### EXERCISES TO COMPLETE
**A)** Condense the paragraph in the breadth-first search discussion that begins "Somebody deleted this application" into a short bulleted list that keeps its main points.
**B)** Please copy the breadth-first search discussion word for word from "I think that" to "it a little.".

I think that since BFS uses a Queue, "push" and "pop" are wrong (stacks, LIFO): a queue uses "enqueue" and "dequeue". Edited. --Folletto 16:00, 21 Jun 2005 (UTC)
"Since all nodes discovered so far have to be saved, the space complexity of breadth-first search is O(|V| + |E|)." I don't see it. Where does the |E| come from?
[edit] Pseudocode
The pseudocode looks funny, and a little too close to an actual implementation. I have taken liberty to modify it a little.
[edit] Djisktra's Algorithm vs. BFS
When BFS is used with a priority queue, it is a total algorithm to find the shortest path between any two nodes in a weighted graph. Clearly, therefore, finding the shortest path between two nodes in a weighted graph is an application of BFS.
Somebody deleted this application because they felt that this should be an application of Djisktra's Algorithm instead. What is the logic here? Clearly it is an application of both DA and BFS. DA is an optimization of the backtracing step of BFS, so you don't have to use back-pointers to remember how you got to the destination. The distinction between BFS and DA therefore has little to do with whether or not the graph is weighted. Finally, BFS is much easier to remember than DA, so BFS is undoubtedly the more popular algorithm to find shortest paths in any graph (weighted or unweighted). Therefore this application should be listed.
- Hi, I think I was the one who deleted that passage. Why I did it? BFS simply does not find a shortest path in a weighted graph! It finds the path that has the fewest number of edges, but if edges have edge weights, BFS will find an arbitrary expensive path of n edges instead of the cheap path that has n+1 edges. Therefore BFS is not an application for finding a shortest path in a weighted graph simply because it computes absolute nonsense if run on a weighted graph. BFS will always find the path that has the fewest number of nodes which just happens to be the shortest path if all weights are the same. You certainly can modify BFS to use a priority queue instead of a normal queue so that it then really finds a shortest path. But then DFS is the same as BFS just with a stack instead of a queue. So you would have to add the part about shortest paths in the DFS article, too. All three algorithms differ (mainly) only by just the datastructure used to save the nodes in, but their output is absolutely different. --Regnaron 21:14, 26 September 2006 (UTC)

Extracted rows
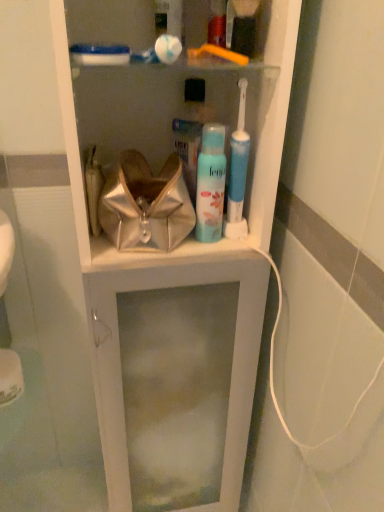
Question: From the image's perspective, is blue matte spray can at center positioned above or below metallic shiny handbag at center?

Choices:
 (A) below
 (B) above

Answer: (A)

Question: Is point (220, 131) closer or farther from the camera than point (112, 205)?

Choices:
 (A) closer
 (B) farther

Answer: (A)

Question: Is blue matte spray can at center inside or outside of metallic shiny handbag at center?

Choices:
 (A) outside
 (B) inside

Answer: (A)

Question: Is metallic shiny handbag at center inside or outside of blue matte spray can at center?

Choices:
 (A) outside
 (B) inside

Answer: (A)

Question: Is metallic shiny handbag at center to the left or to the right of blue matte spray can at center in the image?

Choices:
 (A) left
 (B) right

Answer: (A)

Question: Looking at their shapes, would you say metallic shiny handbag at center is wider or thinner than blue matte spray can at center?

Choices:
 (A) wide
 (B) thin

Answer: (A)

Question: Is metallic shiny handbag at center taller or shorter than blue matte spray can at center?

Choices:
 (A) short
 (B) tall

Answer: (A)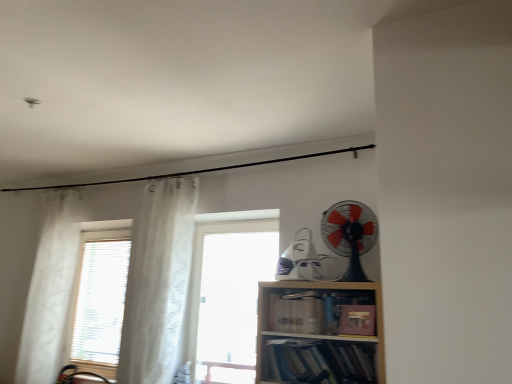
What is the approximate height of matte cardboard book at center-right, the 2th book in the bottom-to-top sequence?

matte cardboard book at center-right, the 2th book in the bottom-to-top sequence, is 8.81 inches in height.

Image resolution: width=512 pixels, height=384 pixels. Describe the element at coordinates (357, 320) in the screenshot. I see `brown leather book at lower right, positioned as the 3th book in bottom-to-top order` at that location.

Describe the element at coordinates (158, 281) in the screenshot. Image resolution: width=512 pixels, height=384 pixels. I see `white sheer curtain at left, arranged as the second curtain when viewed from the left` at that location.

You are a GUI agent. You are given a task and a screenshot of the screen. Output one action in this format:
    pyautogui.click(x=<x>, y=<y>)
    Task: Click on the transparent glass window at center
    Image resolution: width=512 pixels, height=384 pixels.
    Given the screenshot: What is the action you would take?
    pyautogui.click(x=228, y=297)

Measure the distance from white sheer curtain at left, arranged as the second curtain when viewed from the left, to black plastic fan at upper right.

white sheer curtain at left, arranged as the second curtain when viewed from the left, and black plastic fan at upper right are 1.28 meters apart.

In the scene shown: Considering the relative sizes of white sheer curtain at left, which is counted as the first curtain, starting from the right, and black plastic fan at upper right in the image provided, is white sheer curtain at left, which is counted as the first curtain, starting from the right, shorter than black plastic fan at upper right?

No.

Is white sheer curtain at left, which is counted as the first curtain, starting from the right, closer to camera compared to black plastic fan at upper right?

No, white sheer curtain at left, which is counted as the first curtain, starting from the right, is further to the viewer.

Are white sheer curtain at left, which is counted as the first curtain, starting from the right, and black plastic fan at upper right beside each other?

white sheer curtain at left, which is counted as the first curtain, starting from the right, is not next to black plastic fan at upper right, and they're not touching.

Considering the relative sizes of transparent glass window at center and matte cardboard book at center-right, the 2th book in the bottom-to-top sequence, in the image provided, is transparent glass window at center shorter than matte cardboard book at center-right, the 2th book in the bottom-to-top sequence,?

Incorrect, the height of transparent glass window at center does not fall short of that of matte cardboard book at center-right, the 2th book in the bottom-to-top sequence.

Between transparent glass window at center and matte cardboard book at center-right, the 2th book in the bottom-to-top sequence, which one has smaller size?

matte cardboard book at center-right, the 2th book in the bottom-to-top sequence.

Is transparent glass window at center not near matte cardboard book at center-right, the 2th book in the top-to-bottom sequence?

transparent glass window at center is positioned a significant distance from matte cardboard book at center-right, the 2th book in the top-to-bottom sequence.

From a real-world perspective, is transparent glass window at center positioned over matte cardboard book at center-right, the 2th book in the bottom-to-top sequence, based on gravity?

Yes, from a real-world perspective, transparent glass window at center is on top of matte cardboard book at center-right, the 2th book in the bottom-to-top sequence.

Where is `mechanical fan above the white sheer curtain at left, the 2th curtain viewed from the right (from a real-world perspective)`? mechanical fan above the white sheer curtain at left, the 2th curtain viewed from the right (from a real-world perspective) is located at coordinates 350,235.

Relative to white sheer curtain at left, the 2th curtain viewed from the right, is black plastic fan at upper right in front or behind?

black plastic fan at upper right is positioned closer to the viewer than white sheer curtain at left, the 2th curtain viewed from the right.

Is black plastic fan at upper right bigger than white sheer curtain at left, the 2th curtain viewed from the right?

No, black plastic fan at upper right is not bigger than white sheer curtain at left, the 2th curtain viewed from the right.

Is point (359, 280) farther from camera compared to point (384, 381)?

Yes, point (359, 280) is behind point (384, 381).

From the image's perspective, would you say black plastic fan at upper right is shown under wooden bookshelf at center?

Incorrect, from the image's perspective, black plastic fan at upper right is higher than wooden bookshelf at center.

Between black plastic fan at upper right and wooden bookshelf at center, which one appears on the left side from the viewer's perspective?

Positioned to the left is wooden bookshelf at center.

From a real-world perspective, which is physically above, transparent glass window at center or brown leather book at lower right, acting as the 1th book starting from the top?

In real-world perspective, transparent glass window at center is above.

Can you confirm if transparent glass window at center is positioned to the right of brown leather book at lower right, acting as the 1th book starting from the top?

No, transparent glass window at center is not to the right of brown leather book at lower right, acting as the 1th book starting from the top.

Is transparent glass window at center next to brown leather book at lower right, positioned as the 3th book in bottom-to-top order, and touching it?

No, transparent glass window at center is not next to brown leather book at lower right, positioned as the 3th book in bottom-to-top order.

Considering their positions, is matte cardboard book at center-right, the 2th book in the bottom-to-top sequence, located in front of or behind black plastic fan at upper right?

Clearly, matte cardboard book at center-right, the 2th book in the bottom-to-top sequence, is in front of black plastic fan at upper right.

Can black plastic fan at upper right be found inside matte cardboard book at center-right, the 2th book in the bottom-to-top sequence?

No, black plastic fan at upper right is not a part of matte cardboard book at center-right, the 2th book in the bottom-to-top sequence.

Is matte cardboard book at center-right, the 2th book in the top-to-bottom sequence, positioned with its back to black plastic fan at upper right?

That's not correct — matte cardboard book at center-right, the 2th book in the top-to-bottom sequence, is not looking away from black plastic fan at upper right.

This screenshot has height=384, width=512. I want to click on mechanical fan behind the matte cardboard book at center-right, the 2th book in the bottom-to-top sequence, so click(x=350, y=235).

Does transparent glass window at center have a lesser width compared to black plastic fan at upper right?

Correct, the width of transparent glass window at center is less than that of black plastic fan at upper right.

This screenshot has height=384, width=512. Find the location of `window below the black plastic fan at upper right (from the image's perspective)`. window below the black plastic fan at upper right (from the image's perspective) is located at coordinates (228, 297).

Which object is positioned more to the right, transparent glass window at center or black plastic fan at upper right?

From the viewer's perspective, black plastic fan at upper right appears more on the right side.

Which of these two, transparent glass window at center or black plastic fan at upper right, stands shorter?

With less height is black plastic fan at upper right.

Starting from the black plastic fan at upper right, which curtain is the 1st one behind? Please provide its 2D coordinates.

[(158, 281)]

From the transparent glass window at center, count 1st books forward and point to it. Please provide its 2D coordinates.

[(323, 313)]

From the image, which object appears to be farther from matte cardboard book at center-right, the 2th book in the bottom-to-top sequence, white sheer curtain at left, positioned as the first curtain in left-to-right order, or white sheer curtain at left, which is counted as the first curtain, starting from the right?

white sheer curtain at left, positioned as the first curtain in left-to-right order, lies further to matte cardboard book at center-right, the 2th book in the bottom-to-top sequence, than the other object.

Estimate the real-world distances between objects in this image. Which object is further from transparent glass window at center, wooden bookshelf at center or matte cardboard book at center-right, the 2th book in the bottom-to-top sequence?

The object further to transparent glass window at center is matte cardboard book at center-right, the 2th book in the bottom-to-top sequence.

From the image, which object appears to be farther from black plastic fan at upper right, wooden bookshelf at center or transparent glass window at center?

Based on the image, transparent glass window at center appears to be further to black plastic fan at upper right.

Considering their positions, is white sheer curtain at left, which is counted as the first curtain, starting from the right, positioned closer to matte cardboard book at center-right, the 2th book in the bottom-to-top sequence, than hardcover books at lower center, the 3th book from the top?

hardcover books at lower center, the 3th book from the top.

In the scene shown: Which object lies nearer to the anchor point white sheer curtain at left, arranged as the second curtain when viewed from the left, white sheer curtain at left, the 2th curtain viewed from the right, or black plastic fan at upper right?

white sheer curtain at left, the 2th curtain viewed from the right.

Based on their spatial positions, is black plastic fan at upper right or wooden bookshelf at center further from white sheer curtain at left, arranged as the second curtain when viewed from the left?

black plastic fan at upper right lies further to white sheer curtain at left, arranged as the second curtain when viewed from the left, than the other object.

Looking at the image, which one is located further to white sheer curtain at left, the 2th curtain viewed from the right, black plastic fan at upper right or brown leather book at lower right, positioned as the 3th book in bottom-to-top order?

brown leather book at lower right, positioned as the 3th book in bottom-to-top order, is positioned further to the anchor white sheer curtain at left, the 2th curtain viewed from the right.

Which object lies nearer to the anchor point black plastic fan at upper right, white sheer curtain at left, arranged as the second curtain when viewed from the left, or matte cardboard book at center-right, the 2th book in the bottom-to-top sequence?

matte cardboard book at center-right, the 2th book in the bottom-to-top sequence, lies closer to black plastic fan at upper right than the other object.

The image size is (512, 384). I want to click on bookcase between transparent glass window at center and black plastic fan at upper right, so click(320, 333).

At what (x,y) coordinates should I click in order to perform the action: click on window between white sheer curtain at left, arranged as the second curtain when viewed from the left, and hardcover books at lower center, the 3th book from the top, from left to right. Please return your answer as a coordinate pair (x, y). The image size is (512, 384). Looking at the image, I should click on (228, 297).

Identify the location of bookcase between transparent glass window at center and brown leather book at lower right, acting as the 1th book starting from the top, in the horizontal direction. This screenshot has width=512, height=384. (320, 333).

This screenshot has height=384, width=512. What are the coordinates of `bookcase between white sheer curtain at left, positioned as the first curtain in left-to-right order, and matte cardboard book at center-right, the 2th book in the top-to-bottom sequence` in the screenshot? It's located at (320, 333).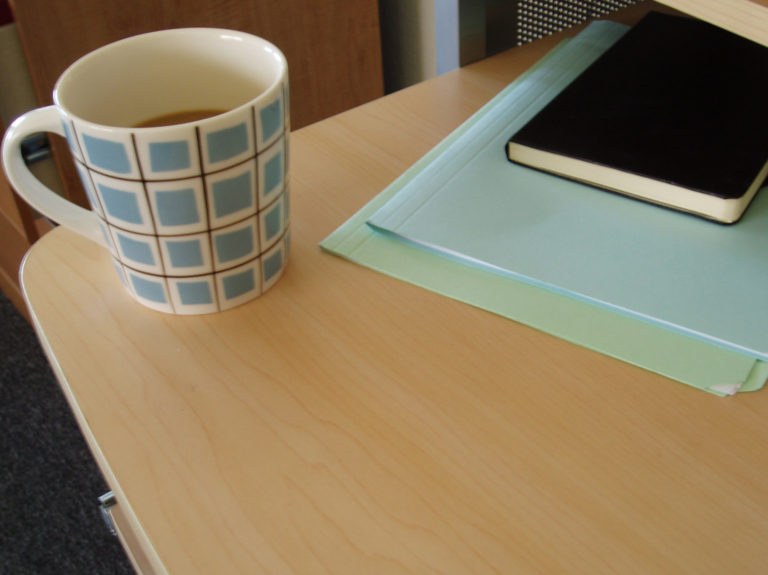
This screenshot has width=768, height=575. What are the coordinates of `coffe cup` in the screenshot? It's located at (219, 236).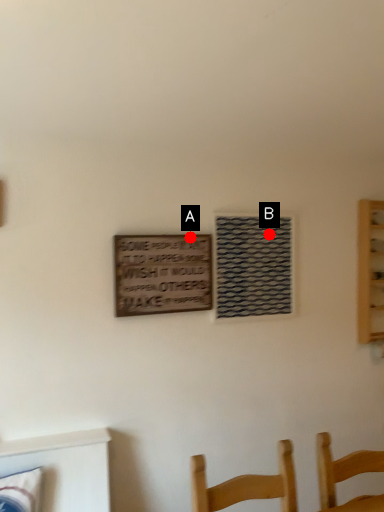
Question: Two points are circled on the image, labeled by A and B beside each circle. Which point is closer to the camera?

Choices:
 (A) A is closer
 (B) B is closer

Answer: (A)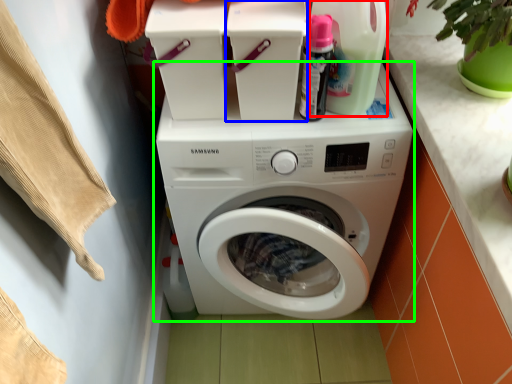
Question: Which is nearer to the cleaning product (highlighted by a red box)? appliance (highlighted by a blue box) or washing machine (highlighted by a green box).

Choices:
 (A) appliance
 (B) washing machine

Answer: (A)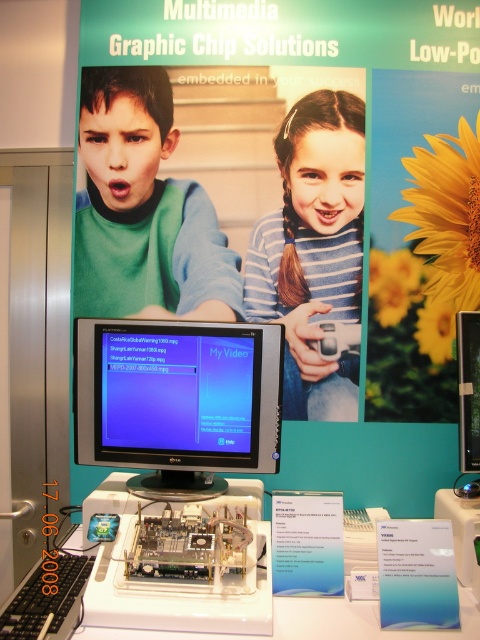
Is point (287, 404) closer to camera compared to point (156, 605)?

No, it is not.

Can you confirm if blue striped shirt at center is positioned below white plastic table at center?

No, blue striped shirt at center is not below white plastic table at center.

Which is in front, point (357, 269) or point (441, 630)?

Point (441, 630) is in front.

Locate an element on the screen. This screenshot has width=480, height=640. blue striped shirt at center is located at coordinates (313, 250).

Is green matte shirt at upper left to the right of blue striped shirt at center from the viewer's perspective?

Incorrect, green matte shirt at upper left is not on the right side of blue striped shirt at center.

Is point (108, 193) positioned in front of point (334, 400)?

No, it is not.

The image size is (480, 640). I want to click on green matte shirt at upper left, so click(144, 211).

The width and height of the screenshot is (480, 640). I want to click on green matte shirt at upper left, so click(144, 211).

Is satin black monitor at center bigger than blue striped shirt at center?

Indeed, satin black monitor at center has a larger size compared to blue striped shirt at center.

Between satin black monitor at center and blue striped shirt at center, which one has less height?

With less height is satin black monitor at center.

This screenshot has width=480, height=640. What are the coordinates of `satin black monitor at center` in the screenshot? It's located at (177, 401).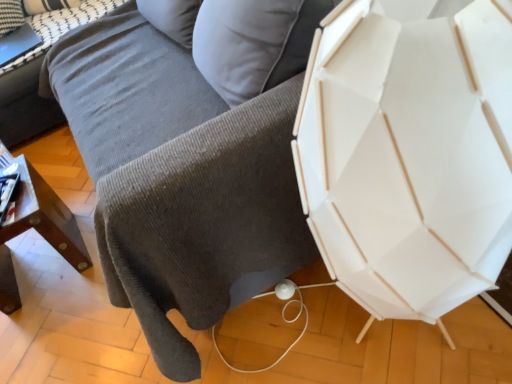
Question: Is wooden table at lower left positioned far away from gray corduroy couch at upper left?

Choices:
 (A) no
 (B) yes

Answer: (A)

Question: Does wooden table at lower left have a lesser height compared to gray corduroy couch at upper left?

Choices:
 (A) no
 (B) yes

Answer: (A)

Question: Is wooden table at lower left wider than gray corduroy couch at upper left?

Choices:
 (A) no
 (B) yes

Answer: (A)

Question: Considering the relative sizes of wooden table at lower left and gray corduroy couch at upper left in the image provided, is wooden table at lower left taller than gray corduroy couch at upper left?

Choices:
 (A) yes
 (B) no

Answer: (A)

Question: Is wooden table at lower left beside gray corduroy couch at upper left?

Choices:
 (A) no
 (B) yes

Answer: (A)

Question: Considering the relative positions of wooden table at lower left and gray corduroy couch at upper left in the image provided, is wooden table at lower left to the left of gray corduroy couch at upper left from the viewer's perspective?

Choices:
 (A) no
 (B) yes

Answer: (A)

Question: Does wooden table at lower left lie in front of white textured pillow at upper left?

Choices:
 (A) yes
 (B) no

Answer: (A)

Question: Does wooden table at lower left have a greater height compared to white textured pillow at upper left?

Choices:
 (A) yes
 (B) no

Answer: (A)

Question: Is white textured pillow at upper left completely or partially inside wooden table at lower left?

Choices:
 (A) no
 (B) yes

Answer: (A)

Question: Is wooden table at lower left positioned beyond the bounds of white textured pillow at upper left?

Choices:
 (A) no
 (B) yes

Answer: (B)

Question: Considering the relative positions of wooden table at lower left and white textured pillow at upper left in the image provided, is wooden table at lower left to the left of white textured pillow at upper left from the viewer's perspective?

Choices:
 (A) no
 (B) yes

Answer: (A)

Question: Is wooden table at lower left positioned behind white textured pillow at upper left?

Choices:
 (A) no
 (B) yes

Answer: (A)

Question: Does white textured pillow at upper left have a greater width compared to gray corduroy couch at upper left?

Choices:
 (A) yes
 (B) no

Answer: (B)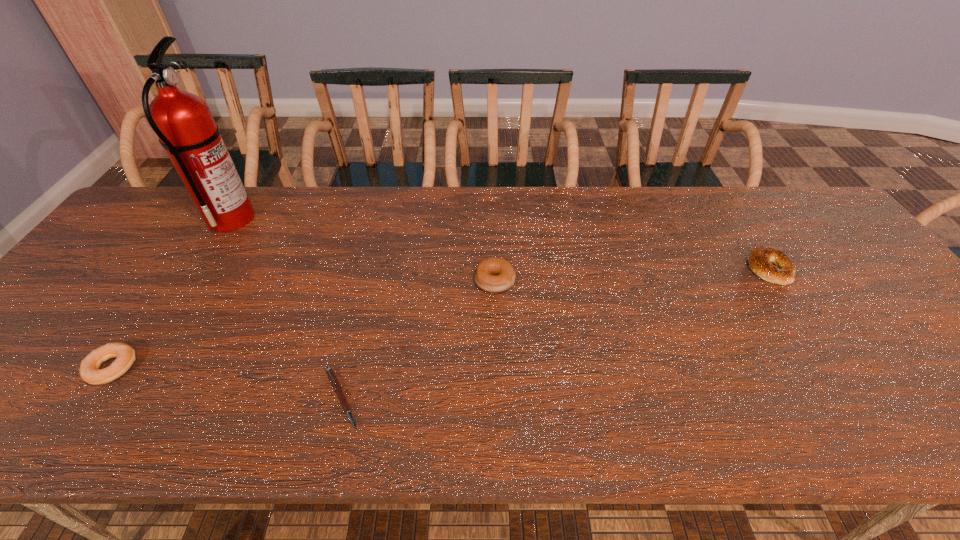
Locate which object is the second closest to the second bagel from left to right. Please provide its 2D coordinates. Your answer should be formatted as a tuple, i.e. [(x, y)], where the tuple contains the x and y coordinates of a point satisfying the conditions above.

[(761, 259)]

The width and height of the screenshot is (960, 540). In order to click on object that can be found as the fourth closest to the leftmost bagel in this screenshot , I will do `click(761, 259)`.

Choose which bagel is the nearest neighbor to the leftmost bagel. Please provide its 2D coordinates. Your answer should be formatted as a tuple, i.e. [(x, y)], where the tuple contains the x and y coordinates of a point satisfying the conditions above.

[(494, 275)]

Identify which bagel is the closest to the rightmost bagel. Please provide its 2D coordinates. Your answer should be formatted as a tuple, i.e. [(x, y)], where the tuple contains the x and y coordinates of a point satisfying the conditions above.

[(494, 275)]

The image size is (960, 540). I want to click on free space in the image that satisfies the following two spatial constraints: 1. at the nozzle of the tallest object; 2. on the left side of the rightmost bagel, so click(200, 268).

Locate an element on the screen. The width and height of the screenshot is (960, 540). free point that satisfies the following two spatial constraints: 1. at the nozzle of the rightmost object; 2. on the left side of the tallest object is located at coordinates (200, 268).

### ANSWER SECTION
**A)**
- Someone removed the application (finding the shortest path between two nodes in a weighted graph) because they thought it belonged to Djisktra's Algorithm (DA) instead.
- The writer holds that it is an application of both DA and BFS.
- DA optimizes the backtracing step of BFS, so back-pointers aren't needed to remember how the destination was reached.
- Whether the graph is weighted therefore has little to do with the distinction between BFS and DA.
- BFS is much easier to remember than DA, which makes it the more popular way to find shortest paths in any graph.
- The application should therefore be listed.

**B)**
I think that since BFS uses a Queue, "push" and "pop" are wrong (stacks, LIFO): a queue uses "enqueue" and "dequeue". Edited. --Folletto 16:00, 21 Jun 2005 (UTC)
"Since all nodes discovered so far have to be saved, the space complexity of breadth-first search is O(|V| + |E|)." I don't see it. Where does the |E| come from?
[edit] Pseudocode
The pseudocode looks funny, and a little too close to an actual implementation. I have taken liberty to modify it a little.